Im Süden Österreichs beobachteten am Samstag kurz vor 21 Uhr viele Menschen einen „Feuerball“ am Himmel. Wie aus Kärnten gab es auch aus der Steiermark zahlreiche Meldungen über das Himmelsphänomen. Als „Feuerkugel mit sehr langem grünen Schweif“ beschreibt es eine Aflenzerin. Besonders viele Meldungen langten auf der Meldeplattform des Astronomischen Arbeitskreises Salzkammergut aus dem Raum Graz ein: Ein Feldkirchner berichtet von einem Meteor, der rund fünf Sekunden lang grünlich geleuchtet habe, auch ein Seiersberger hat einen „grünen Leuchtball“ gesehen, der nach ein paar Sekunden verglühte. Eine Doblerin beschreibt das Phänomen als „grün verglühende Riesen-Sternschnuppe mit geringem Winkel zum Horizont von Süden nach Westen“ und ein Deutschfeistritzer berichtet von einem „sehr hellen grün-bläulich sprühenden Objekt“. Es habe an eine Sprühkerze erinnert und sei sehr imposant gewesen.

„Ein tolles Erlebnis“

Eine sehr genaue Beschreibung liefert ein Leobner, der mit einem Studienkollegen beim Biertrinken am Balkon eine „türkisfarbene, sehr helle Feuerkugel“ gesehen hat. Die Feuerkugel sei ungefähr in Richtung Süden bei 15 Grad Höhe aufgetaucht und in ein bis zwei Sekunden Richtung Südsüdwest in 10 Grad Höhe geflogen. „Mittig um den Kern war sie lila und zersprang am Ende mit weißen Lichtblitzen in drei kleinere Teile, bevor sie erlosch“, beschreibt er: „Ein tolles Erlebnis für uns beide!“

„Deutlich heller als übliche Sternschnuppen“

Auch ein oststeirischer Himmelsbeobachter gibt eine sehr detaillierte Beschreibung ab, die er in Mitterdorf an der Raab beobachtet hat: Er habe Richtung Süden eine sehr helle Sternschnuppe, vermutlich eine Feuerkugel, beobachtet. Diese habe sich „deutlich länger als gewöhnliche Meteore am Himmel gehalten“ – etwa zehn Sekunden lang. Sie sei zuerst als heller weißer Punkt erschienen, habe dann die Farbe ins Grünliche gewechselt und zum Schluss einen goldenen Schweif gezeigt. „Die Bewegung verlief gleichmäßig, ohne sichtbare Fragmentierung oder Explosion“, schreibt der Oststeirer: „Die Helligkeit war auffällig und deutlich heller als übliche Sternschnuppen.“ Besonders sei der Farbwechsel von Weiß nach Grün und in einen goldenen Schweif gewesen. Geräusche nahm er keine wahr, wie er auf der Plattform schreibt. Seine Vermutung: „Möglicherweise handelte es sich um einen frühen Meteor aus dem Lyriden-Meteorschauer oder einen zufälligen Einzelmeteoriten.“ Aufgrund der Dauer, Helligkeit und Farbverläufe könnte es sich um einen Boliden mit mehreren Kilogramm Masse gehandelt haben.

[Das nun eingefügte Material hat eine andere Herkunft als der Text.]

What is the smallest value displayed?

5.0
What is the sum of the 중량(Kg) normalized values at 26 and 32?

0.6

Meldungen über das Himmelsphänomen können auch auf der Seite des Naturhistorischen Museums getätigt werden. Wie die zahlreichen Beobachtungen zeigen, war die „Feuerkugel“ in der ganzen östlichen Hälfte von Österreich gut zu sehen.

Videos des Phänomens

In Kärnten wurde der „Feuerball“ im Video eingefangen. Auf der Instagram-Seite von „klagenfurt_elite“ findet sich etwa eines, das ein Autofahrer mit der Dashcam auf der Autobahn im Bereich Griffen filmte.

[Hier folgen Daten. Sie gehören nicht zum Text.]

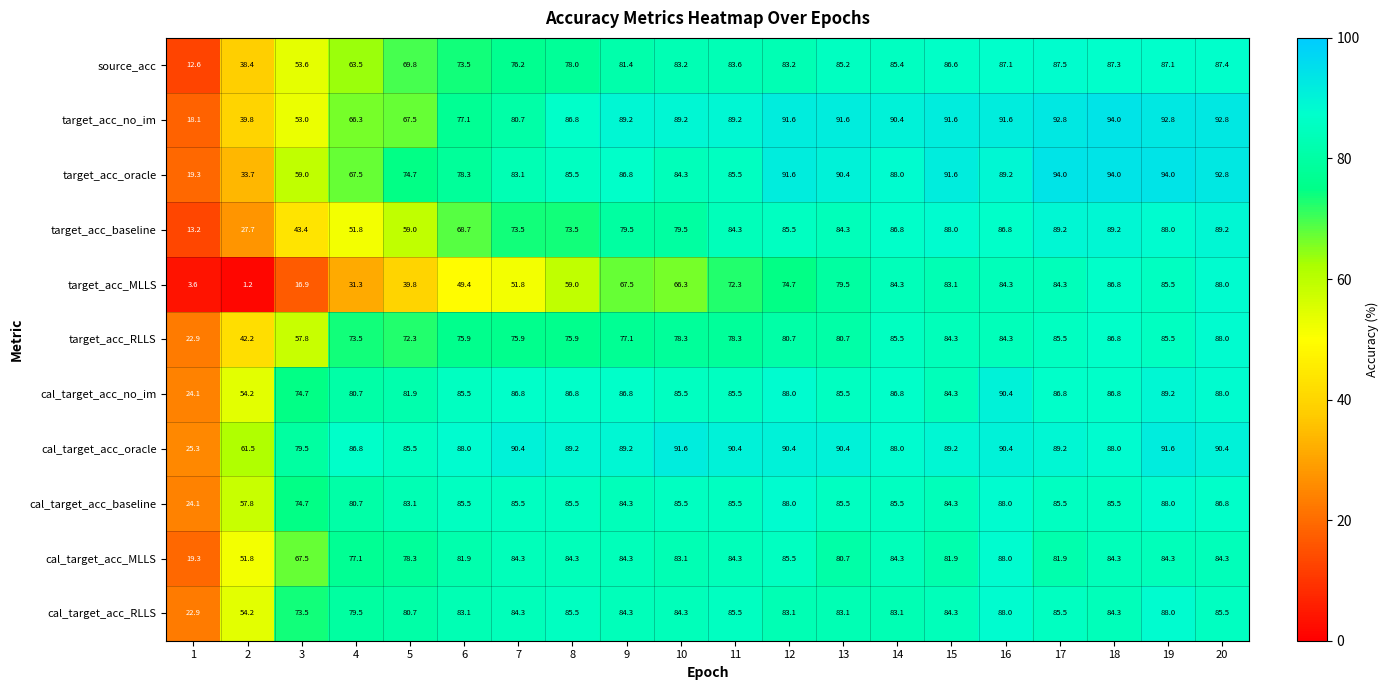

What is the spread (max minus min) of values at 5?

45.7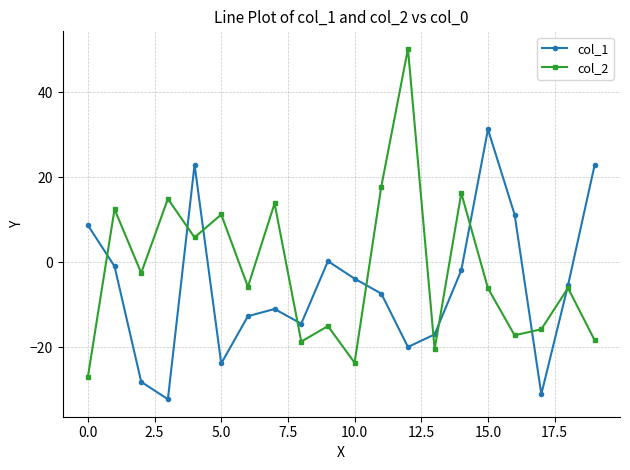

What is the sum of all col_1 values?

-113.3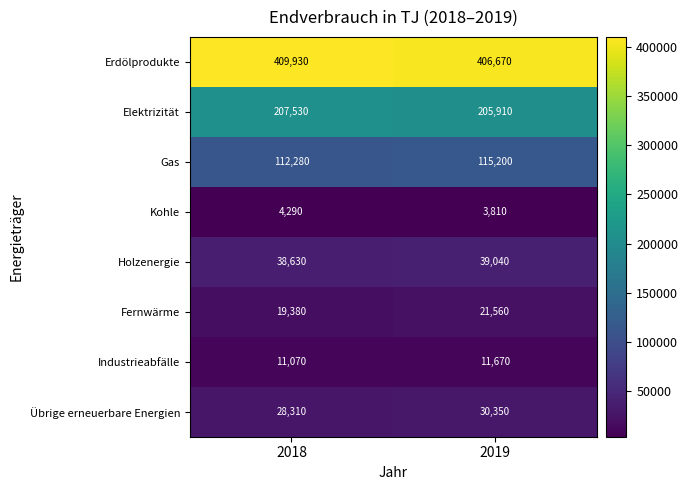

Between 2018 and 2019, which series saw the biggest shift?

Erdölprodukte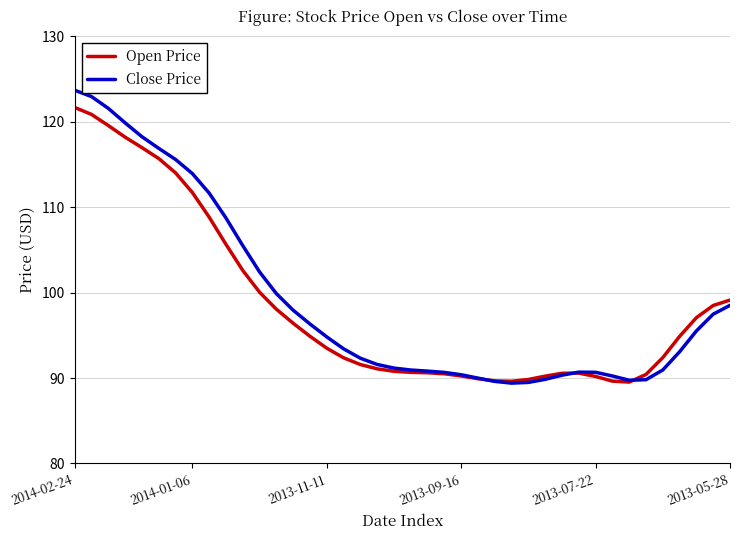

What is the lowest value of the Close Price series?

89.4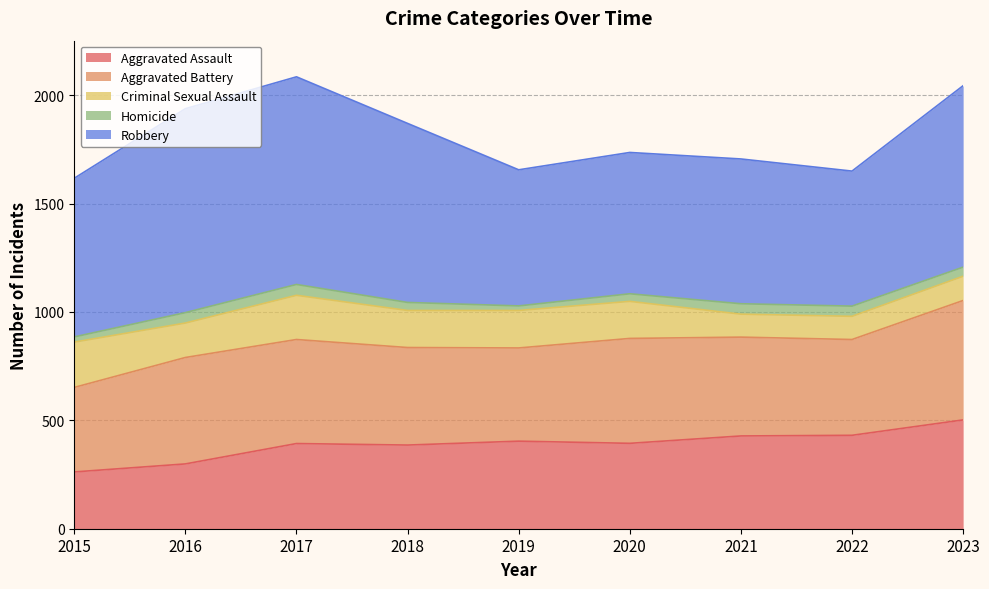

How many data points in Aggravated Assault are above 394?

4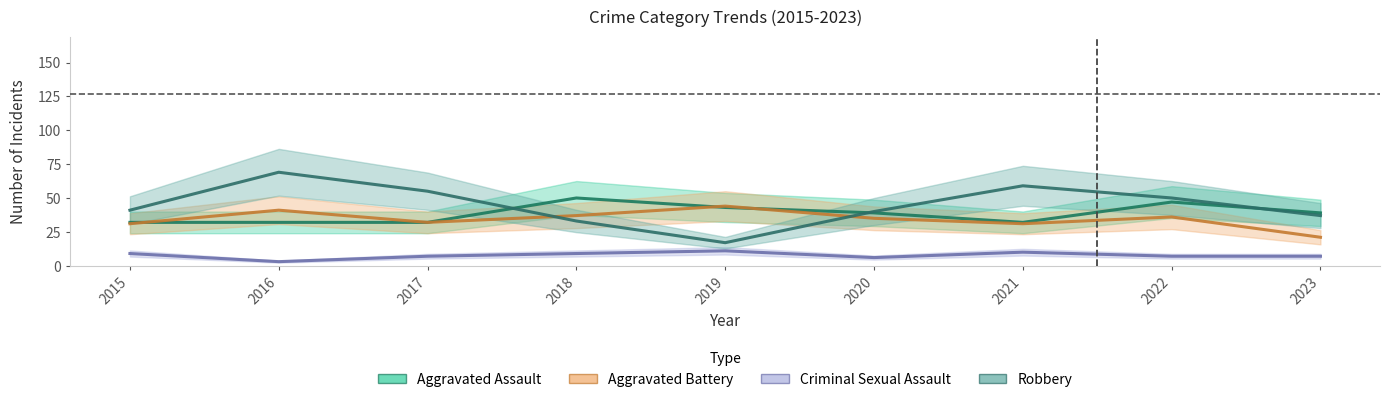

Which series has the widest spread of values?

Robbery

Hinter dem „Feuerball“ steckt ein Meteorit

Wie unsere Kärntner Kollegen erfuhren, gingen alleine beim Astronomischen Arbeitskreis Salzkammergut bis Sonntagvormittag 40 Augenzeugenberichte ein. Für die Experten ist es klar, dass es sich bei dem „Feuerball“ um einen Meteoriten gehandelt haben muss, der in die Erdatmosphäre eingedrungen ist, ein abstürzender Satellit (mehrfach wurde auch Skylink vermutet) sei es definitiv nicht gewesen. Forscher in Tschechien klären nun, ob Teile den Boden erreicht haben.